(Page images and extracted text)
=== Begin Enclosure ===
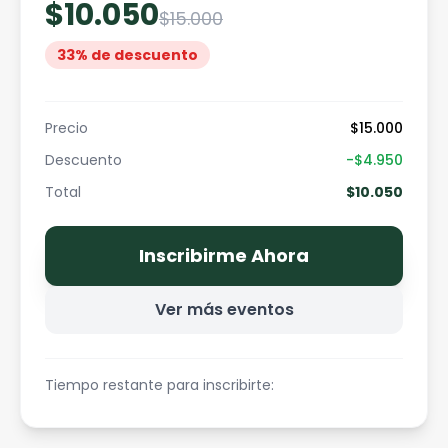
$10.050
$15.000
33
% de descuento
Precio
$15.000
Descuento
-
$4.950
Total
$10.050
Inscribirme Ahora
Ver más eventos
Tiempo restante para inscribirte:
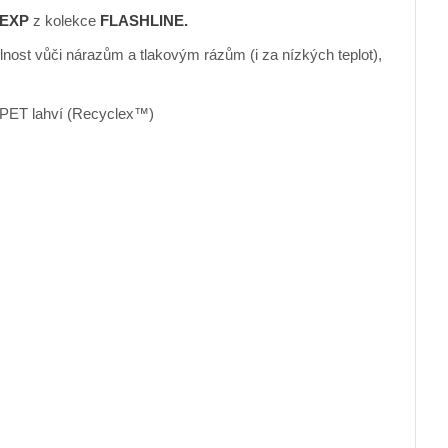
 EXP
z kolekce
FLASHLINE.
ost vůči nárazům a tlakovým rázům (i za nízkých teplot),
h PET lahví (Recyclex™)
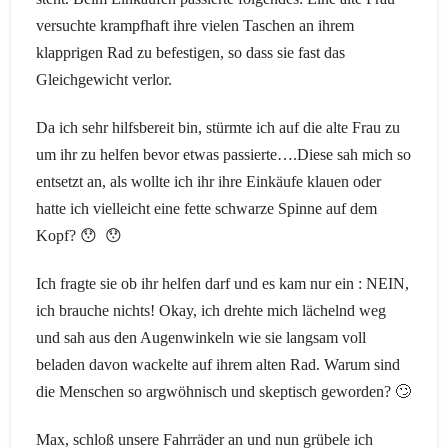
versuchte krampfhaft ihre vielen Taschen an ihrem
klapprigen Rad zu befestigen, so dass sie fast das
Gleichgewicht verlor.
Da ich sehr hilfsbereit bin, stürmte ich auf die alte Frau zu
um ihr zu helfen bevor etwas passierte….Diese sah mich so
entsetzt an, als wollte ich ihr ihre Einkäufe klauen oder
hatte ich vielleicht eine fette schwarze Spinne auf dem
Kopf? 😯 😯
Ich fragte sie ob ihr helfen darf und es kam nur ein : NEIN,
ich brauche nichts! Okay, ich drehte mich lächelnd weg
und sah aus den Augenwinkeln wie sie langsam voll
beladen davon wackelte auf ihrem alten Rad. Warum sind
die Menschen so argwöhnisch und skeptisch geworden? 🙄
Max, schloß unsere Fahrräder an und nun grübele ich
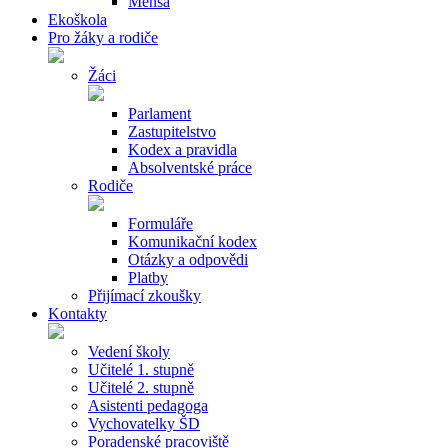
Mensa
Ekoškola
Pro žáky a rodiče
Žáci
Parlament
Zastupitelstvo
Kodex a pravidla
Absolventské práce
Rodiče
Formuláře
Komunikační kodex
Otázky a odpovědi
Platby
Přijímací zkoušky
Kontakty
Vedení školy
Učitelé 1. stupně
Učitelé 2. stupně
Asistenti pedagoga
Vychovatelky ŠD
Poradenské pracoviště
=== End Enclosure ===
=== Begin Enclosure ===
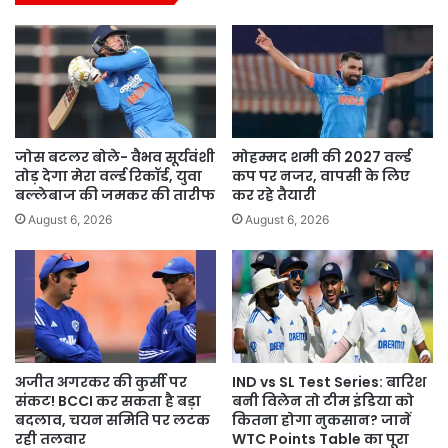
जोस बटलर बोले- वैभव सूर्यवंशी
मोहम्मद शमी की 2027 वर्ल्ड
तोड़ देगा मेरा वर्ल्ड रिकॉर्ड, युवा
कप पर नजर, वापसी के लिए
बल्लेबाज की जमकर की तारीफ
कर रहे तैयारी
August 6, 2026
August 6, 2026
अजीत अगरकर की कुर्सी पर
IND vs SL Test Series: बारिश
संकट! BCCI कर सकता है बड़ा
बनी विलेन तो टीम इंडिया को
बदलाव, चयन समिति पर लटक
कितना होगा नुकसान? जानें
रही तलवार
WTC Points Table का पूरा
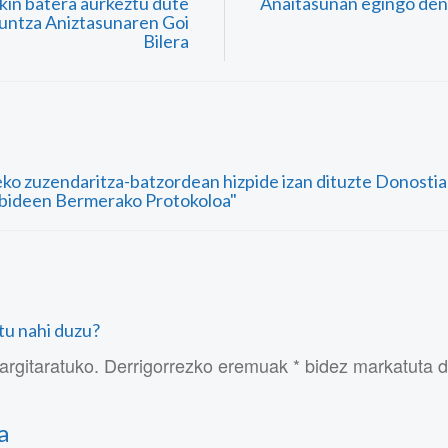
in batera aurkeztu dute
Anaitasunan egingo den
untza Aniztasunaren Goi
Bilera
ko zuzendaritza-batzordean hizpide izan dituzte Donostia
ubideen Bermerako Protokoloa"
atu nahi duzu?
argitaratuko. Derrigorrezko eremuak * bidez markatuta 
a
=== End Enclosure ===
=== Begin Enclosure ===
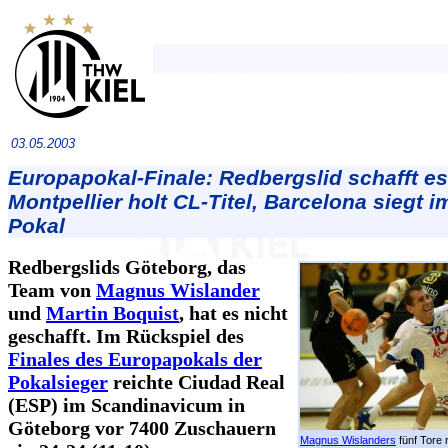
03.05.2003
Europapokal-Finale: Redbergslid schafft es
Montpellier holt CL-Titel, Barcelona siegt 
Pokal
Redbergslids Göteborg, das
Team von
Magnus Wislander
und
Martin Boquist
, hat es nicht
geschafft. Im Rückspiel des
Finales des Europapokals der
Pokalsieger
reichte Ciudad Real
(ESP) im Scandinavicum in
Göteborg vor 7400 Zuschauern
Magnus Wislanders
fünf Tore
=== End Enclosure ===
▸ YOUR INSTRUCTIONS
Your reply should consist solely of the lines above from the line containing "Ver más eventos" up to and including the line containing "Poradenské pracoviště", reproduced exactly, minus the pictures.

▸ WRITTEN SOLUTION
Ver más eventos
Tiempo restante para inscribirte:
 EXP
z kolekce
FLASHLINE.
ost vůči nárazům a tlakovým rázům (i za nízkých teplot),
h PET lahví (Recyclex™)
versuchte krampfhaft ihre vielen Taschen an ihrem
klapprigen Rad zu befestigen, so dass sie fast das
Gleichgewicht verlor.
Da ich sehr hilfsbereit bin, stürmte ich auf die alte Frau zu
um ihr zu helfen bevor etwas passierte….Diese sah mich so
entsetzt an, als wollte ich ihr ihre Einkäufe klauen oder
hatte ich vielleicht eine fette schwarze Spinne auf dem
Kopf? 😯 😯
Ich fragte sie ob ihr helfen darf und es kam nur ein : NEIN,
ich brauche nichts! Okay, ich drehte mich lächelnd weg
und sah aus den Augenwinkeln wie sie langsam voll
beladen davon wackelte auf ihrem alten Rad. Warum sind
die Menschen so argwöhnisch und skeptisch geworden? 🙄
Max, schloß unsere Fahrräder an und nun grübele ich
Mensa
Ekoškola
Pro žáky a rodiče
Žáci
Parlament
Zastupitelstvo
Kodex a pravidla
Absolventské práce
Rodiče
Formuláře
Komunikační kodex
Otázky a odpovědi
Platby
Přijímací zkoušky
Kontakty
Vedení školy
Učitelé 1. stupně
Učitelé 2. stupně
Asistenti pedagoga
Vychovatelky ŠD
Poradenské pracoviště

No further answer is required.